> _Activity_
Using the data below, count the lines that carry the string "sociaux" and write only the count.

> _Given information_
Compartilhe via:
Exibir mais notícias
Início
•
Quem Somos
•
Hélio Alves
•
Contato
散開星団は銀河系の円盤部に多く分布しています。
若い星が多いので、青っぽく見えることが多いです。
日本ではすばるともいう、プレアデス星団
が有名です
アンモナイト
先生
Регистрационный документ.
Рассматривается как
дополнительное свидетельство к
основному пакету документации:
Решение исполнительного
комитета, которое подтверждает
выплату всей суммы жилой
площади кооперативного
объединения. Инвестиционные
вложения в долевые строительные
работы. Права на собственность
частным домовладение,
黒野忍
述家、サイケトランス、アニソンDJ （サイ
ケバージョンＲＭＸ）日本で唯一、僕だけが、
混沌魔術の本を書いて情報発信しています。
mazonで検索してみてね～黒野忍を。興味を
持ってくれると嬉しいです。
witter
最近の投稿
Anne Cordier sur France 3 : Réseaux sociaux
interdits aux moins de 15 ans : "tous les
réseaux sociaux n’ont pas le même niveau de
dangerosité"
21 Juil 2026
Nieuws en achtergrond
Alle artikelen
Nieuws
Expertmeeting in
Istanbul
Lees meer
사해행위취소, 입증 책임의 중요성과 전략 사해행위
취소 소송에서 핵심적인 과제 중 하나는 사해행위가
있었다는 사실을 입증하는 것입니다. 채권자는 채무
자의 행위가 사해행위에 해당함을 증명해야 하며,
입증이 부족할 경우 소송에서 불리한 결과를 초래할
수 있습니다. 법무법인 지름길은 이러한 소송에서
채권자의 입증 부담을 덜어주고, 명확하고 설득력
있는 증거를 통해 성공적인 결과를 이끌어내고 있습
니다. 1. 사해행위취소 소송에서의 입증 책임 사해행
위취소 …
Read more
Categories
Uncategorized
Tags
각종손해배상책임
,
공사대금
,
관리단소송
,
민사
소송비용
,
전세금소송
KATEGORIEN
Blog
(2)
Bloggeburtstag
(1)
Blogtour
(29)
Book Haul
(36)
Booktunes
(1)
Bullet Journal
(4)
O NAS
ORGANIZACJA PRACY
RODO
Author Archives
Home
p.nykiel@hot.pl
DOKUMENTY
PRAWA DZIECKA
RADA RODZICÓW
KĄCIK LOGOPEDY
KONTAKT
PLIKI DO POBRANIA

> _Task output_
2